#### [TO-DO LIST]
1: Using the TPU communicator reference, answer the following:
(a) Which base class does TpuCommunicator inherit from?
(b) What is the default value of the unique_name parameter in __init__?
(c) According to the note in __init__, what must be true of the TPUs on a node when TP > 1?
2: Quote the TPU communicator reference from "# NOTE(woosuk): When" up to and including "calculated as follows.".

#### [TEXT EXTRACT]
Skip to content

vllm.distributed.device_communicators.tpu_communicator

USE_RAY `module-attribute` ¶

USE_RAY = distributed_executor_backend == 'ray'

logger `module-attribute` ¶

logger = init_logger(__name__)

parallel_config `module-attribute` ¶

parallel_config = distributed_executor_backend == 'ray'

TpuCommunicator ¶

Bases: DeviceCommunicatorBase

Source code in vllm/distributed/device_communicators/tpu_communicator.py

class TpuCommunicator(DeviceCommunicatorBase):

    def __init__(self,
                 cpu_group: ProcessGroup,
                 device: Optional[torch.device] = None,
                 device_group: Optional[ProcessGroup] = None,
                 unique_name: str = ""):
        super().__init__(cpu_group, device, device_group, unique_name)

        # NOTE(woosuk): When using TP > 1 on TPUs, every TPU on the same node
        # must be used together. Therefore, the local rank and world size can
        # be simply calculated as follows.

#### [GIVEN DATA]
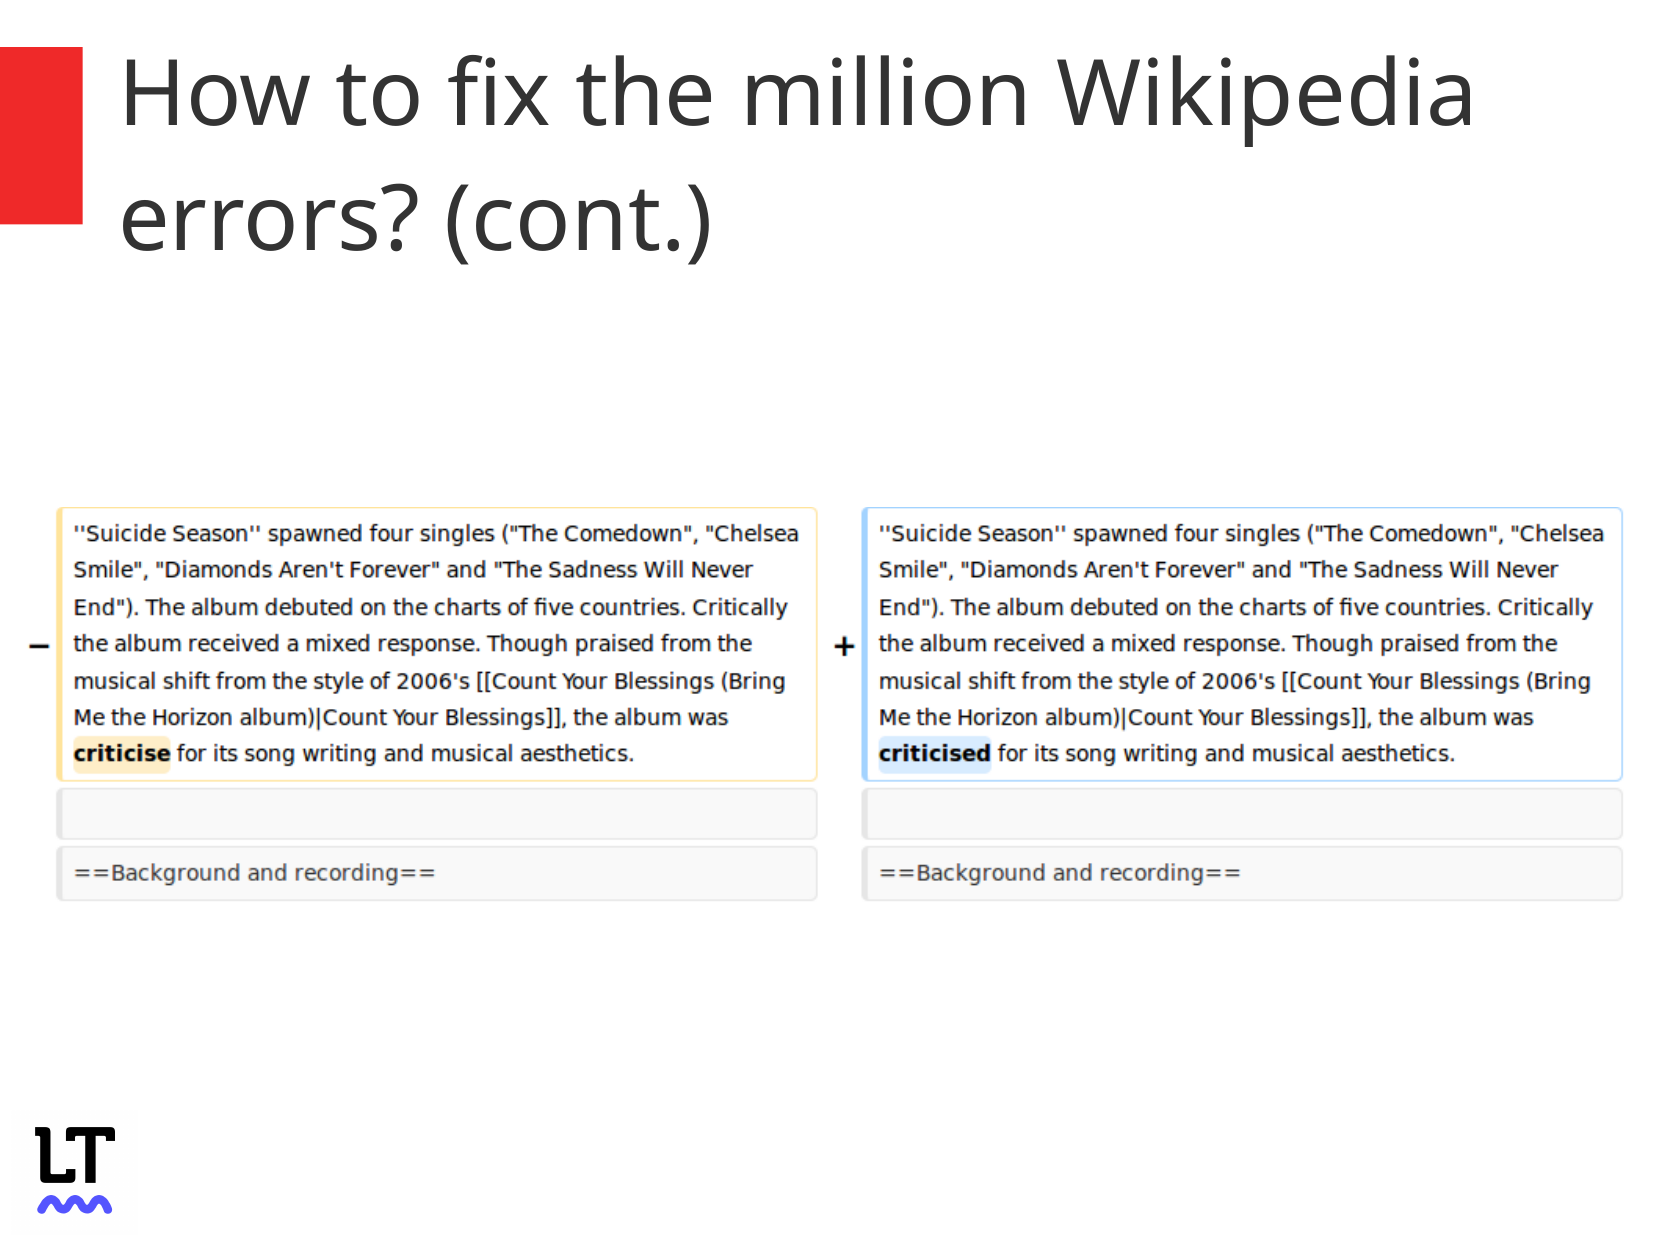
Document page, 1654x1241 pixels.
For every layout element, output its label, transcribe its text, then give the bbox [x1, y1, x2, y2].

#### [RESULTS OF THE EXERCISE]
1:
(a) DeviceCommunicatorBase
(b) An empty string ("")
(c) Every TPU on the same node must be used together.

2:
# NOTE(woosuk): When using TP > 1 on TPUs, every TPU on the same node
        # must be used together. Therefore, the local rank and world size can
        # be simply calculated as follows.